* Collected data entries:
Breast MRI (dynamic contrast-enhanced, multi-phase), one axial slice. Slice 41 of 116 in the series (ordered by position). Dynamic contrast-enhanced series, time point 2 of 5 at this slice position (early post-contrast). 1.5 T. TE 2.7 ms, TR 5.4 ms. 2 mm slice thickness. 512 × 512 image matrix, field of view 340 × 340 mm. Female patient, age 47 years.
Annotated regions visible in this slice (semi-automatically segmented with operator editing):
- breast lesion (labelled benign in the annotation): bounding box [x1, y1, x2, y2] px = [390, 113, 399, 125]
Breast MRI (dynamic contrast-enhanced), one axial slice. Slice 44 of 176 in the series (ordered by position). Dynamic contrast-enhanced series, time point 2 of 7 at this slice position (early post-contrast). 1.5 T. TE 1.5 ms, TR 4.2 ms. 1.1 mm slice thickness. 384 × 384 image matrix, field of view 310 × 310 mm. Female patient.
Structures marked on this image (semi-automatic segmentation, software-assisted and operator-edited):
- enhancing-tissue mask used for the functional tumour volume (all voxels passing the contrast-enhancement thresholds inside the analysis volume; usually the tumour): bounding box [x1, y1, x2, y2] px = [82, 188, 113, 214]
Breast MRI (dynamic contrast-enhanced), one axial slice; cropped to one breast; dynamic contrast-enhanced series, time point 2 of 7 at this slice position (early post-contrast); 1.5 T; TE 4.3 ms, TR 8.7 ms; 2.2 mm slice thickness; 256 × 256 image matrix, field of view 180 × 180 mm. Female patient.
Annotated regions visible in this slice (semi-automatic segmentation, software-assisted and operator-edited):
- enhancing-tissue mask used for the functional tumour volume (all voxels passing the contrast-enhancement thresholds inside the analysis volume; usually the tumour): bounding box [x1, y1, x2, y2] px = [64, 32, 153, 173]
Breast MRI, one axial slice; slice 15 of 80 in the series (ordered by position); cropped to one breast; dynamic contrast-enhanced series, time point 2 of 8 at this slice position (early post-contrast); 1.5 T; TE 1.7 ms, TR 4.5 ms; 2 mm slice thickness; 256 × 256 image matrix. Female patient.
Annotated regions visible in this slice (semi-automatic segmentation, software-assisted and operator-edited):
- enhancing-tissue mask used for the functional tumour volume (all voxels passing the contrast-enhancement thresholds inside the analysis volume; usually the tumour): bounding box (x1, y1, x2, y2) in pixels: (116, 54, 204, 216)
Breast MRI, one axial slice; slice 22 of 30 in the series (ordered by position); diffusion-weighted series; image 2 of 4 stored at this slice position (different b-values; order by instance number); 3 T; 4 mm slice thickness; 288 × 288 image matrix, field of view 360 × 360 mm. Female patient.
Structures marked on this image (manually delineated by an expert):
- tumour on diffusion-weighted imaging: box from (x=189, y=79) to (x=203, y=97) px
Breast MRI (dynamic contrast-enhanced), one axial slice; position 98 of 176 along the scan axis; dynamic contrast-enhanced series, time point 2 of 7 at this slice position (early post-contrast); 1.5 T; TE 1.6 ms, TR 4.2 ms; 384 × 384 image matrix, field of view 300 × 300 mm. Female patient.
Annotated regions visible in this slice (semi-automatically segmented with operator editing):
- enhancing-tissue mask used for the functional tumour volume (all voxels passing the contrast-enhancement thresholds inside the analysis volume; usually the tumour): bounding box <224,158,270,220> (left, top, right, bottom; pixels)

* TASK DESCRIPTION: Output every record above exactly as it was given.

* EXERCISE ANSWER:
Breast MRI (dynamic contrast-enhanced, multi-phase), one axial slice. Slice 41 of 116 in the series (ordered by position). Dynamic contrast-enhanced series, time point 2 of 5 at this slice position (early post-contrast). 1.5 T. TE 2.7 ms, TR 5.4 ms. 2 mm slice thickness. 512 × 512 image matrix, field of view 340 × 340 mm. Female patient, age 47 years.
Annotated regions visible in this slice (semi-automatically segmented with operator editing):
- breast lesion (labelled benign in the annotation): bounding box [x1, y1, x2, y2] px = [390, 113, 399, 125]
Breast MRI (dynamic contrast-enhanced), one axial slice. Slice 44 of 176 in the series (ordered by position). Dynamic contrast-enhanced series, time point 2 of 7 at this slice position (early post-contrast). 1.5 T. TE 1.5 ms, TR 4.2 ms. 1.1 mm slice thickness. 384 × 384 image matrix, field of view 310 × 310 mm. Female patient.
Structures marked on this image (semi-automatic segmentation, software-assisted and operator-edited):
- enhancing-tissue mask used for the functional tumour volume (all voxels passing the contrast-enhancement thresholds inside the analysis volume; usually the tumour): bounding box [x1, y1, x2, y2] px = [82, 188, 113, 214]
Breast MRI (dynamic contrast-enhanced), one axial slice; cropped to one breast; dynamic contrast-enhanced series, time point 2 of 7 at this slice position (early post-contrast); 1.5 T; TE 4.3 ms, TR 8.7 ms; 2.2 mm slice thickness; 256 × 256 image matrix, field of view 180 × 180 mm. Female patient.
Annotated regions visible in this slice (semi-automatic segmentation, software-assisted and operator-edited):
- enhancing-tissue mask used for the functional tumour volume (all voxels passing the contrast-enhancement thresholds inside the analysis volume; usually the tumour): bounding box [x1, y1, x2, y2] px = [64, 32, 153, 173]
Breast MRI, one axial slice; slice 15 of 80 in the series (ordered by position); cropped to one breast; dynamic contrast-enhanced series, time point 2 of 8 at this slice position (early post-contrast); 1.5 T; TE 1.7 ms, TR 4.5 ms; 2 mm slice thickness; 256 × 256 image matrix. Female patient.
Annotated regions visible in this slice (semi-automatic segmentation, software-assisted and operator-edited):
- enhancing-tissue mask used for the functional tumour volume (all voxels passing the contrast-enhancement thresholds inside the analysis volume; usually the tumour): bounding box (x1, y1, x2, y2) in pixels: (116, 54, 204, 216)
Breast MRI, one axial slice; slice 22 of 30 in the series (ordered by position); diffusion-weighted series; image 2 of 4 stored at this slice position (different b-values; order by instance number); 3 T; 4 mm slice thickness; 288 × 288 image matrix, field of view 360 × 360 mm. Female patient.
Structures marked on this image (manually delineated by an expert):
- tumour on diffusion-weighted imaging: box from (x=189, y=79) to (x=203, y=97) px
Breast MRI (dynamic contrast-enhanced), one axial slice; position 98 of 176 along the scan axis; dynamic contrast-enhanced series, time point 2 of 7 at this slice position (early post-contrast); 1.5 T; TE 1.6 ms, TR 4.2 ms; 384 × 384 image matrix, field of view 300 × 300 mm. Female patient.
Annotated regions visible in this slice (semi-automatically segmented with operator editing):
- enhancing-tissue mask used for the functional tumour volume (all voxels passing the contrast-enhancement thresholds inside the analysis volume; usually the tumour): bounding box <224,158,270,220> (left, top, right, bottom; pixels)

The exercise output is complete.